Selected excerpt |
((
Construct file paths using the weather directory path, file name prefix/suffix and weather variable names. The logic of this method is the same as of "Path.glob" method, with two adjustments, added to make its use more convenient for working with weather files: - if prefix/suffix are not specified, defaults are used (see method arguments). - if suffix doesn't end with ".bin" or "*", "*.bin" is added (since, otherwise, no matches can be found).

Parameters:

Name Type Description Default
dir_path Union[str, Path]

(Optional) Directory path containing weather files.

None
prefix str

(Optional) Weather file name prefix, usually a fixed string like "dtk_15arcmin".

'dtk_15arcmin_'
suffix str

(Optional) Weather file name suffix, usually containing a weather variable name parameter like "*{tag}*.bin").

'{}_daily.bin'
weather_names Dict[WeatherVariable, str]

(Optional) Dictionary of weather variables (keys) and custom weather variable names (values).

None
weather_variables List[WeatherVariable]

(Optional) Weather variables to be used in case custom weather names are not specified. In this case lowercase weather variable names are used, for example: AIR_TEMPERATURE -> air_temperature.

None

Returns:

Type Description
Dict[WeatherVariable, str]

Dictionary of weather variables (keys) and weather file paths. For example, air temperature could be represented as: WeatherVariable.AIR_TEMPERATURE: "dtk_15arcmin_air_temperature_daily.bin"
))
Written instruction |
Transcribe the weather file path documentation above, word for word, from "(Optional) Weather file name prefix, usually" up to and including "variable names (values).".

Stored data |
((
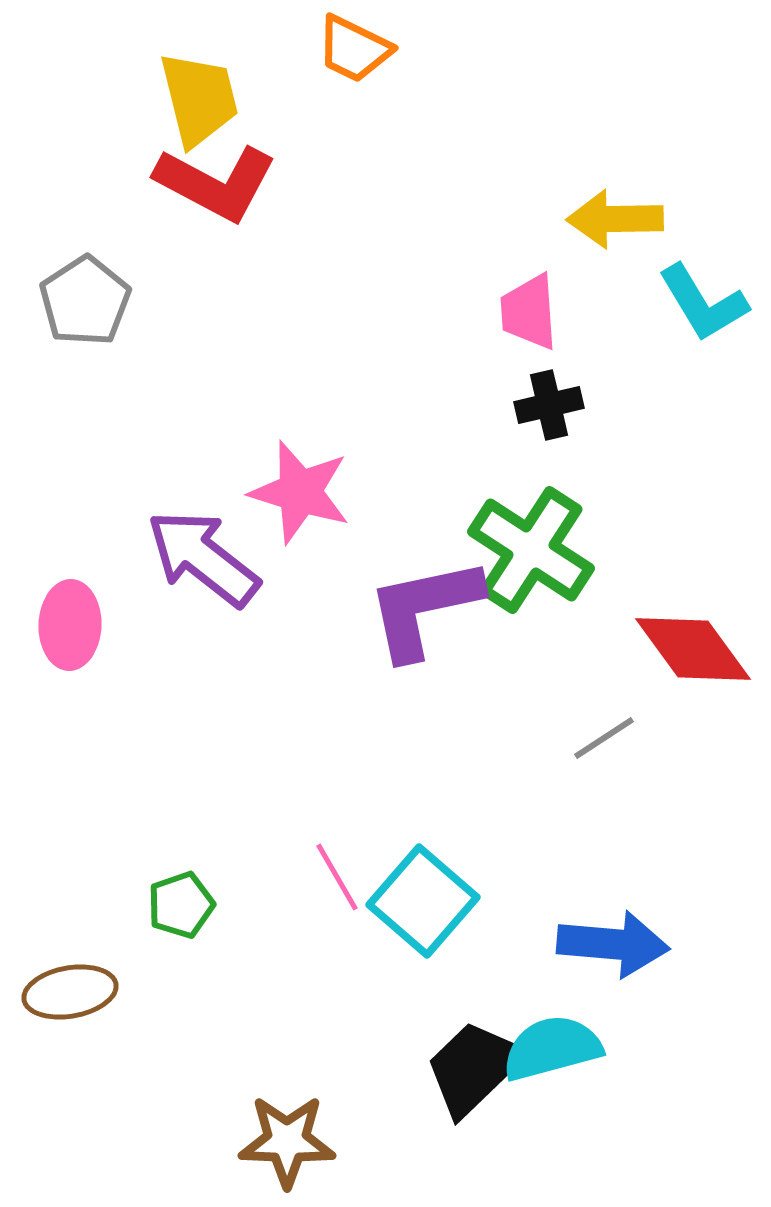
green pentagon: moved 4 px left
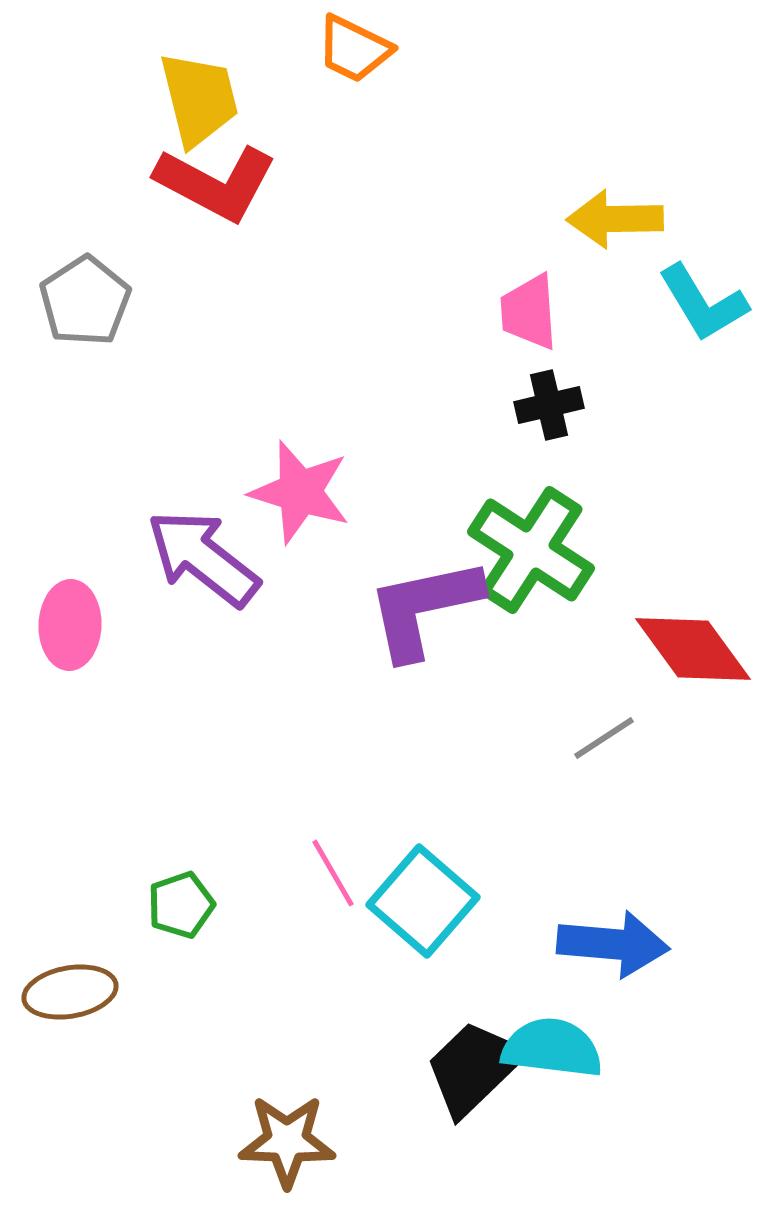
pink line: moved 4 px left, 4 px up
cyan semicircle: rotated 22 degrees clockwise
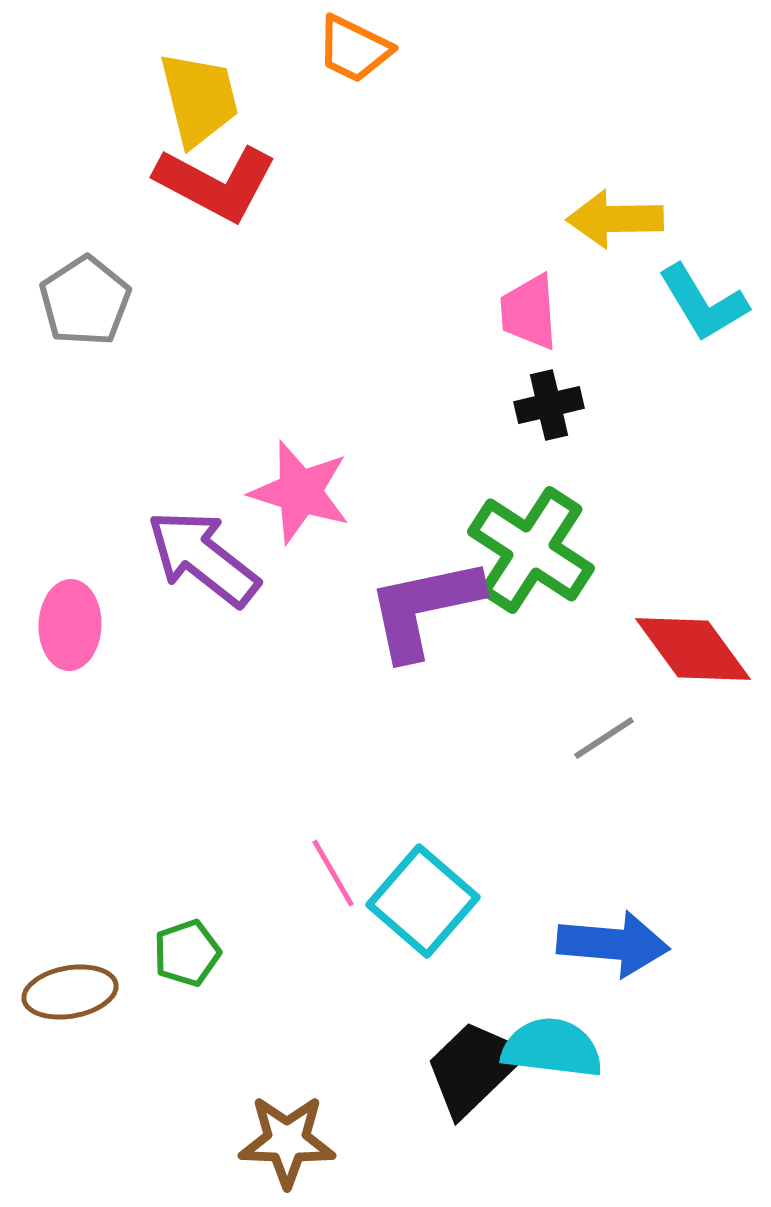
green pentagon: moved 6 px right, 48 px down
))
Result of this exercise |
(Optional) Weather file name prefix, usually a fixed string like "dtk_15arcmin".

'dtk_15arcmin_'
suffix str

(Optional) Weather file name suffix, usually containing a weather variable name parameter like "*{tag}*.bin").

'{}_daily.bin'
weather_names Dict[WeatherVariable, str]

(Optional) Dictionary of weather variables (keys) and custom weather variable names (values).